Sob o prima da constitucionalidade e legalidade, verificamos conter no artigo 22, inciso VII, da Constituição Federal a seguinte determinação, competência da União para legislar privativamente sobre política de crédito, câmbio, seguros e transferência de valores, matéria versada neste projeto de lei. Neste passo, entendemos não ser possível prosseguir tratando a matéria apenas como da órbita do Código de Defesa do Consumidor, pois a visão do STF, foi mais ampla e assim considerando que o Direito como ciência que é, comporta nova interpretação. Nesta hipótese, como se nota, a proposição ultrapassou os limites restritos da legislação concorrente. Diante da exegese realizada, no plano da constitucionalidade formal vislumbro a existência de vício que macula a proposição. Como dito, a proposição do ilustre Deputado versa sobre direito do consumidor, porém hostiliza a Constituição Federal no seu art. 22 que assegura a competência privativa da União, para legislar sobre seguros conforme manifestação jurisprudencial do STF, reafirmando a força e amplitude deste princípio constitucional. (grifamos) Cumpre salientar que o Decreto-Lei nº 73/1966 instituiu o Sistema Nacional de Seguros Privados, constituído, dentre outros, pela Superintendência de Seguros Privados - SUSEP (art. 8º, alínea b ), autarquia vinculada ao Ministério da Fazenda, responsável pelo controle e fiscalização do mercado de seguro, previdência privada aberta, capitalização e resseguro.
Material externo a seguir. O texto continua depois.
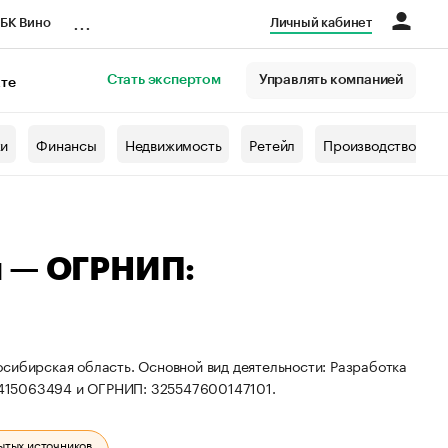
...
БК Вино
Личный кабинет
Стать экспертом
Управлять компанией
кте
азета
жи
Финансы
Недвижимость
Ретейл
Производство
ч — ОГРНИП:
сибирская область. Основной вид деятельности: Разработка
0415063494 и ОГРНИП: 325547600147101.
ытых источников.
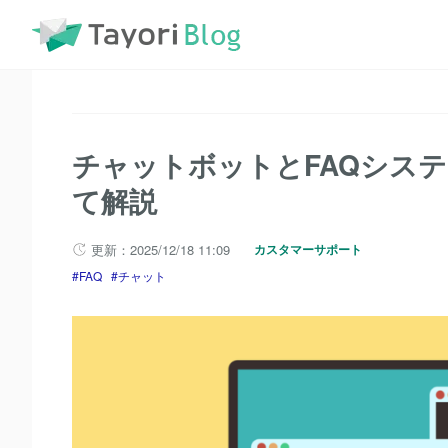
TayoriBlog
記事一覧
FAQ
チャットボットとFAQシ
チャットボットとFAQシス
て解説
更新：2025/12/18 11:09
カスタマーサポート
FAQ
チャット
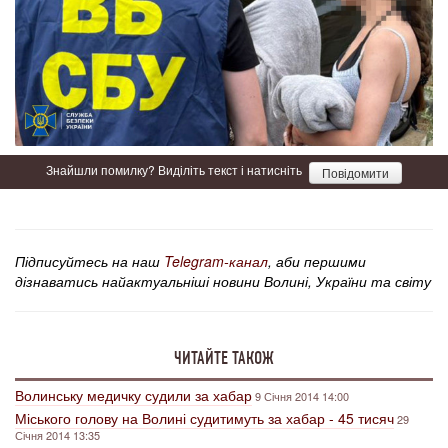
Знайшли помилку? Виділіть текст і натисніть
Повідомити
Підписуйтесь на наш
Telegram-канал
, аби першими
дізнаватись найактуальніші новини Волині, України та світу
ЧИТАЙТЕ ТАКОЖ
Волинську медичку судили за хабар
9 Січня 2014 14:00
Міського голову на Волині судитимуть за хабар - 45 тисяч
29
Січня 2014 13:35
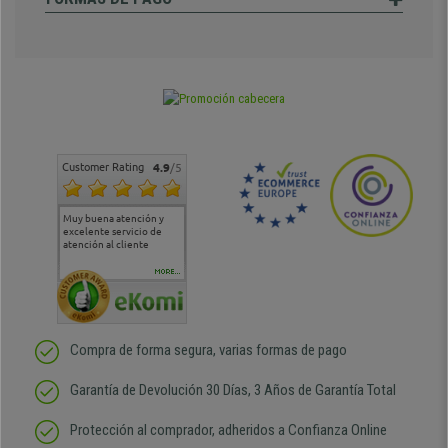
Customer Rating
4.9
/5
Muy buena atención y
Muy buena atención de
Si estoy contento
Excele
excelente servicio de
cara al asesoramiento
calida
atención al cliente
comercial y el envío ha
entreg
sido muy rápido
Repeti
duda
MORE...
Compra de forma segura, varias formas de pago
Garantía de Devolución 30 Días, 3 Años de Garantía Total
Protección al comprador, adheridos a Confianza Online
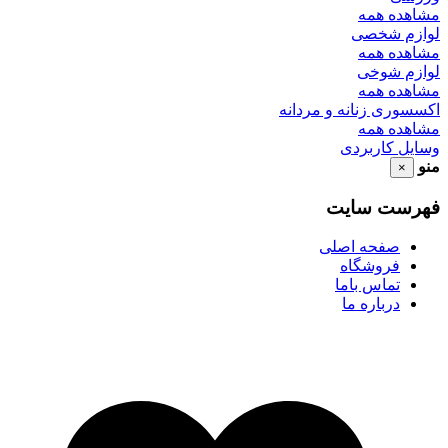
مشاهده همه
لوازم شخصی
مشاهده همه
لوازم شوخی
مشاهده همه
اکسسوری زنانه و مردانه
مشاهده همه
وسایل کاربردی
منو
×
فهرست سایت
صفحه اصلی
فروشگاه
تماس باما
درباره ما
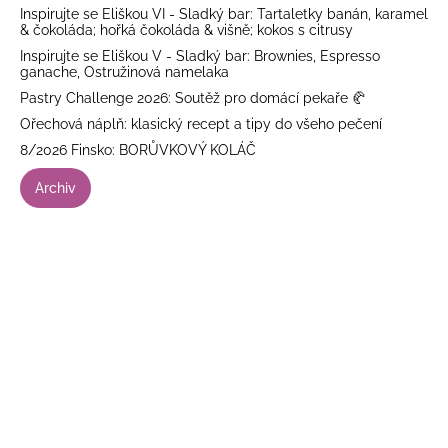
Inspirujte se Eliškou VI - Sladký bar: Tartaletky banán, karamel
& čokoláda; hořká čokoláda & višně; kokos s citrusy
Inspirujte se Eliškou V - Sladký bar: Brownies, Espresso
ganache, Ostružinová namelaka
Pastry Challenge 2026: Soutěž pro domácí pekaře 🥐
Ořechová náplň: klasický recept a tipy do všeho pečení
8/2026 Finsko: BORŮVKOVÝ KOLÁČ
Archiv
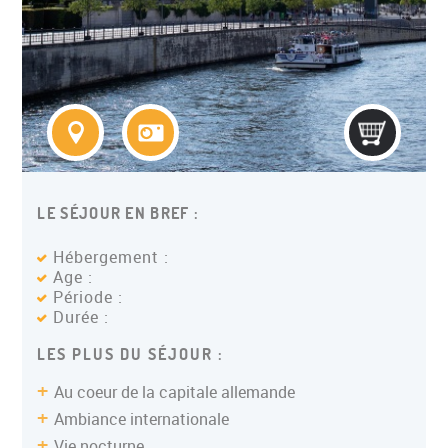
COLONIE ITINERANTE ADO
LE SÉJOUR EN BREF :
Hébergement :
Age :
Période :
Durée :
LES PLUS DU SÉJOUR :
Au coeur de la capitale allemande
Ambiance internationale
Vie nocturne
O art. 1º do referido Decreto-Lei estabelece que todas as operações de seguros privados realizadas no País ficarão subordinadas às disposições do presente Decreto-lei e o seu art. 2º estabelece que o controle do Estado se exercerá pelos órgãos instituídos neste Decreto-lei, no interesse dos segurados e beneficiários dos contratos de seguro. Destaca-se que o art. 7º do Decreto-Lei nº 73/1966, em previsão muito anterior à promulgação da Constituição de 1988, e ainda no regime autoritário, já veio determinar,

em plena consonância com o texto constitucional atual, que compete privativamente ao Governo Federal formular a política de seguros privados, legislar sobre suas normas gerais e fiscalizar as operações no mercado nacional.. Por fim, cumpre ainda assinalar que, no mesmo sentido de reservar à União e somente a ela a competência para legislar sobre seguros, o art. 153, V da Magna Carta atribuiu-lhe competência exclusiva para instituir impostos sobre "operações de crédito, câmbio e seguro, ou relativas a títulos ou valores mobiliários" - o denomindo IOF -. Em que pese as insistentes tentativas dos Estados e Municípios em legislar sobre matéria de seguro, há que se reconhecer que contestada sua constitucionalidade, o STF tem proferido decisões no sentido de banir tais leis do mundo jurídico, reafirmando, como guardião da Constituição que é, a competência privativa da União para legislar sobre seguro.